* [PATCH v2] nvme: Avoid reset work on watchdog timer function during error recovery
@ 2016-04-12 23:32 Guilherme G. Piccoli
2016-04-13 5:22 ` Jens Axboe
0 siblings, 1 reply; 4+ messages in thread
From: Guilherme G. Piccoli @ 2016-04-12 23:32 UTC (permalink / raw)
This patch adds a check on nvme_watchdog_timer() function to avoid the
call to reset_work() when an error recovery process is ongoing on
controller. The check is made by looking at pci_channel_offline()
result.
If we don't check for this on nvme_watchdog_timer(), error recovery
mechanism can't recover well, because reset_work() won't be able to
do its job (since we're in the middle of an error) and so the
controller is removed from the system before error recovery mechanism
can perform slot reset (which would allow the adapter to recover).
In this patch we also have splitted the huge condition expression in
nvme_watchdog_timer() by introducing an auxiliary function to help
make the code more readable.
Reviewed-by: Keith Busch <keith.busch at intel.com>
Reviewed-by: Johannes Thumshirn <jthumshirn at suse.de>
Signed-off-by: Guilherme G. Piccoli <gpiccoli at linux.vnet.ibm.com>
---
drivers/nvme/host/pci.c | 36 ++++++++++++++++++++++++++++--------
1 file changed, 28 insertions(+), 8 deletions(-)
v2:
* Refactored the if condition on nvme_watchdog_timer() into a
new auxiliary function to improve readability.

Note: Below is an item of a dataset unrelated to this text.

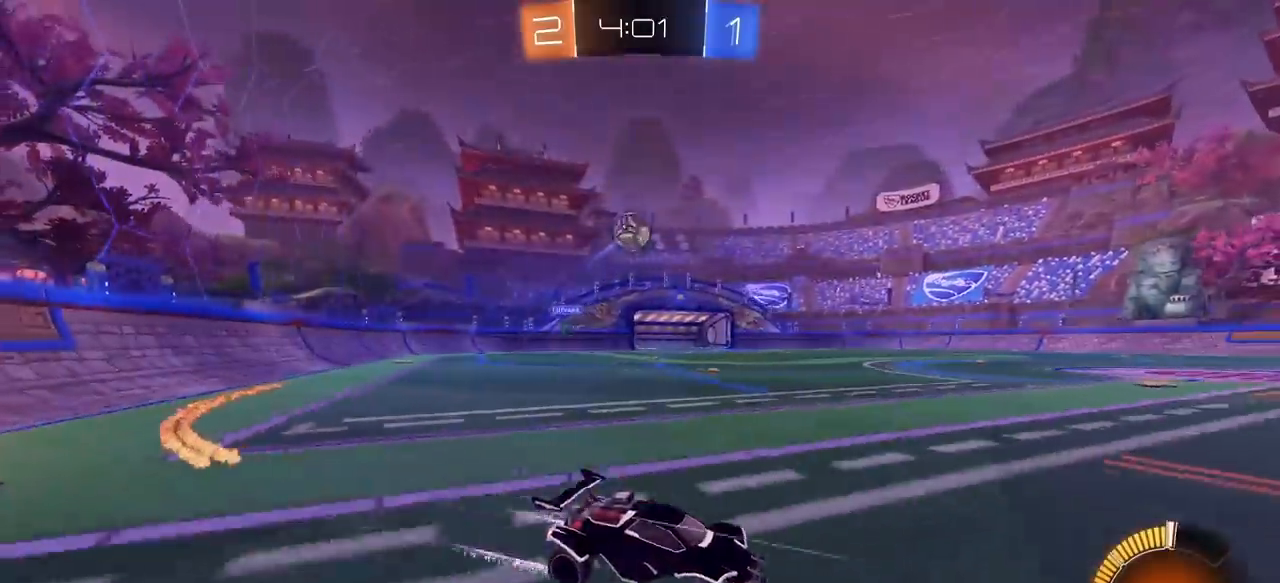
{"keys": ["a"], "mouse": [], "mouse_move": "still", "events": [[150, "d", "up"], [150, "mouse_left", "down"], [300, "d", "down"], [300, "mouse_left", "up"], [483, "a", "down"], [483, "d", "up"], [483, "w", "up"]]}
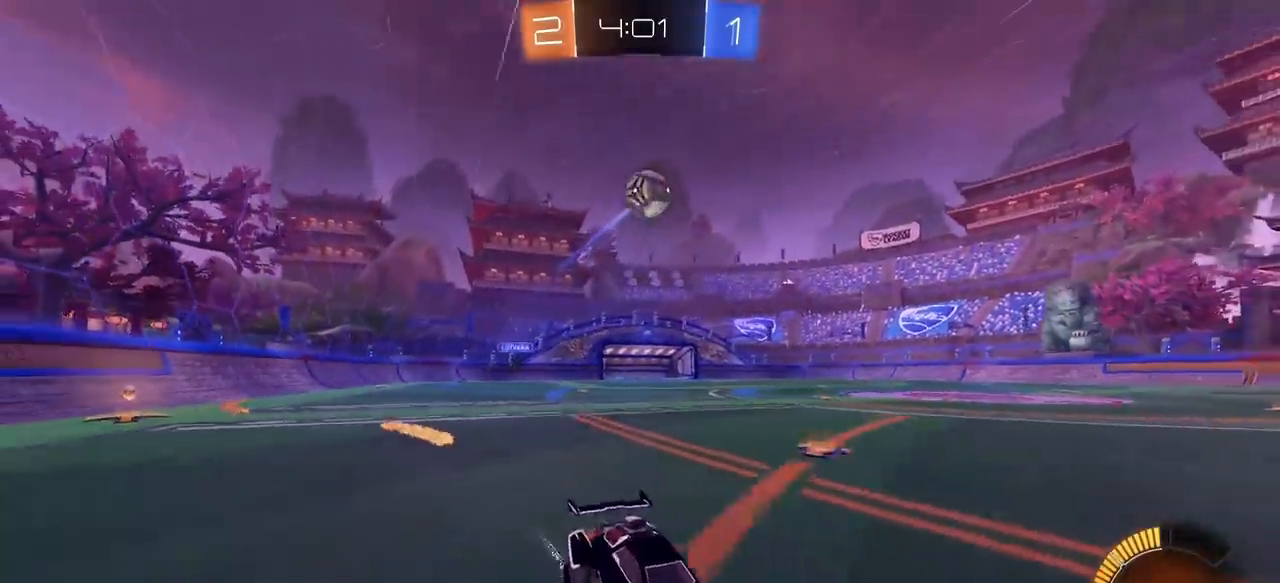
{"keys": ["a", "e", "s"], "mouse": ["left", "right"], "mouse_move": "down-left", "events": [[267, "mouse_right", "down"], [267, "s", "down"], [500, "e", "down"], [500, "mouse_left", "down"]]}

diff --git a/drivers/nvme/host/pci.c b/drivers/nvme/host/pci.c
index 24ccda3..897cfcb 100644
--- a/drivers/nvme/host/pci.c
+++ b/drivers/nvme/host/pci.c
@@ -1350,22 +1350,42 @@ static int nvme_configure_admin_queue(struct nvme_dev *dev)
return result;
}
+static bool nvme_should_reset(struct nvme_dev *dev, u32 csts)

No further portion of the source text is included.